TEXT:
++++++++

# 50w



## MissKristy (Dec 1, 2007)

What size line do most if y'all use on your 50 wides 50 60 or 80 just curious what is the best I run one with 80 and one with 60


----------



## Realtor (Oct 1, 2007)

Clear 50 Lb test.


----------



## JMB (Jan 2, 2009)

I run 50# on my 50w if using mono. If using a backing of spectra - 65# with a topshot of 50 or 60. 

I fish standup only, so using 80# is unrealistic since it is not practical to apply that kind of pressure for long. Plus extra line capacity with 50 vs 80. 

I don't even own anything bigger than a 50w. FWIW I feel confident that I can land most fish I would ever encounter with a boat and a fully spooled 50w.


----------



## Captain Mickey O'Reilly (Dec 18, 2008)

Hi Vis 50


----------



## MissKristy (Dec 1, 2007)

K thanks that's what I was about to go to but wanted to get everyones opinion


----------



## MSViking (Oct 11, 2007)

High viz 50# for mine


----------



## team_A_II (Mar 31, 2009)

High vis 80# on all my 50w tiagras with spectra backing... Fish all stand-up, which gives me the ability to put some heat on a fish and go to sunset on the drag if needed without to much risk.

++++++++

MATERIAL:
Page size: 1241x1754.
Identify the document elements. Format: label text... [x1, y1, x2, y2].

++++++++

GIVEN REQUEST: Can you reproduce the 50w thread in full, word for word, from its header through the final post?

COMPLETED EXERCISE:
# 50w



## MissKristy (Dec 1, 2007)

What size line do most if y'all use on your 50 wides 50 60 or 80 just curious what is the best I run one with 80 and one with 60


----------



## Realtor (Oct 1, 2007)

Clear 50 Lb test.


----------



## JMB (Jan 2, 2009)

I run 50# on my 50w if using mono. If using a backing of spectra - 65# with a topshot of 50 or 60. 

I fish standup only, so using 80# is unrealistic since it is not practical to apply that kind of pressure for long. Plus extra line capacity with 50 vs 80. 

I don't even own anything bigger than a 50w. FWIW I feel confident that I can land most fish I would ever encounter with a boat and a fully spooled 50w.


----------



## Captain Mickey O'Reilly (Dec 18, 2008)

Hi Vis 50


----------



## MissKristy (Dec 1, 2007)

K thanks that's what I was about to go to but wanted to get everyones opinion


----------



## MSViking (Oct 11, 2007)

High viz 50# for mine


----------



## team_A_II (Mar 31, 2009)

High vis 80# on all my 50w tiagras with spectra backing... Fish all stand-up, which gives me the ability to put some heat on a fish and go to sunset on the drag if needed without to much risk.